Task prompt
Write the data out again exactly, with no pictures.

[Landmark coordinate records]
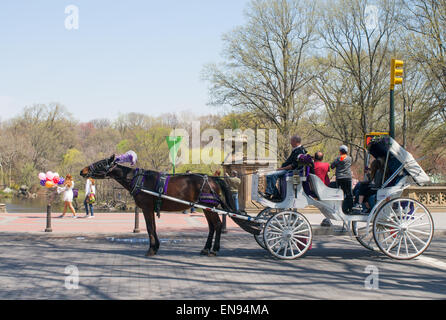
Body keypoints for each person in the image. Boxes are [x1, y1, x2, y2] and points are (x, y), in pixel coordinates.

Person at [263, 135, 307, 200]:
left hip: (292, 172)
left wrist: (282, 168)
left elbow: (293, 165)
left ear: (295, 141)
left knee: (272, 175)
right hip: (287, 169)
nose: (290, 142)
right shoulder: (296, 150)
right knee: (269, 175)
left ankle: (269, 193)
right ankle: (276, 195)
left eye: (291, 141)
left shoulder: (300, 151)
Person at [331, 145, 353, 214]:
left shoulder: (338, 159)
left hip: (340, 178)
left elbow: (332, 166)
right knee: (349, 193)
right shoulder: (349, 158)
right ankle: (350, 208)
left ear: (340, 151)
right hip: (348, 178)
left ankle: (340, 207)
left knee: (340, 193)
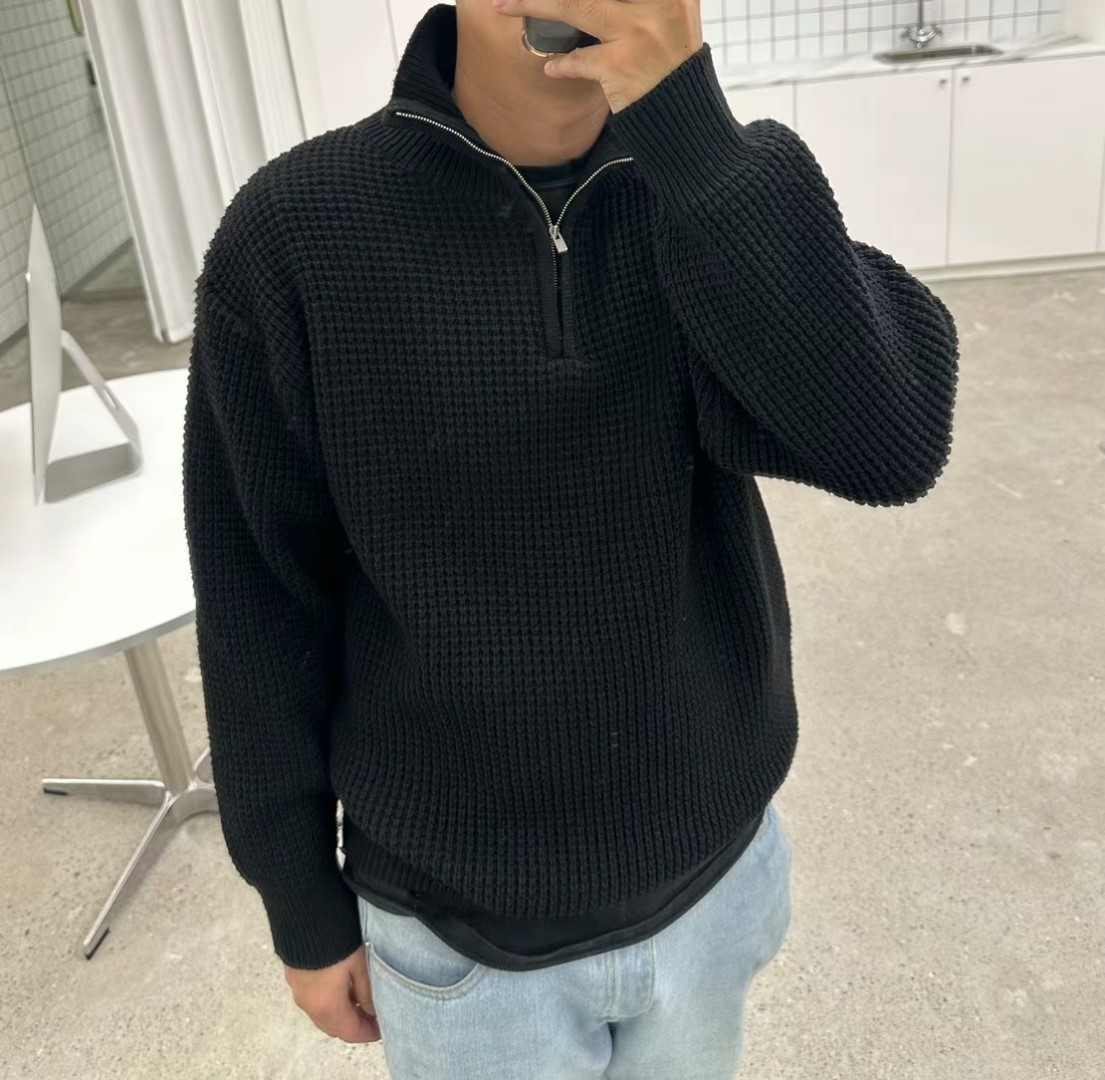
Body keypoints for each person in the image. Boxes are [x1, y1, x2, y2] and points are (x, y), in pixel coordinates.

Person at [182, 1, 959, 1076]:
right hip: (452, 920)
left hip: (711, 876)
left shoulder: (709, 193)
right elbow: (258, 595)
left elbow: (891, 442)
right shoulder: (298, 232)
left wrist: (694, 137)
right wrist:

Answer for the task
Body keypoints for each person in the image. Boxes are [x1, y1, x2, y2] and points are (x, y), in pixel coordinates.

Person at [263, 135, 307, 200]:
left hip: (292, 172)
left wrist: (282, 168)
left elbow: (293, 165)
left ear: (295, 141)
left knee: (272, 175)
right hip: (287, 169)
nose: (290, 142)
right shoulder: (296, 150)
right knee: (269, 175)
left ankle: (269, 193)
right ankle: (276, 195)
left eye: (291, 141)
left shoulder: (300, 151)
Person at [331, 145, 353, 214]:
left shoulder: (338, 159)
left hip: (340, 178)
left elbow: (332, 166)
right knee: (349, 193)
right shoulder: (349, 158)
right ankle: (350, 208)
left ear: (340, 151)
right hip: (348, 178)
left ankle: (340, 207)
left knee: (340, 193)
Body keypoints for each person in the image. Boxes are [x1, y1, x2, y2] and points are (x, y), in pixel coordinates.

Person at [182, 1, 959, 1076]:
right hip: (452, 920)
left hip: (711, 876)
left shoulder: (709, 193)
right elbow: (258, 595)
left elbow: (891, 442)
right shoulder: (298, 232)
left wrist: (694, 137)
right wrist:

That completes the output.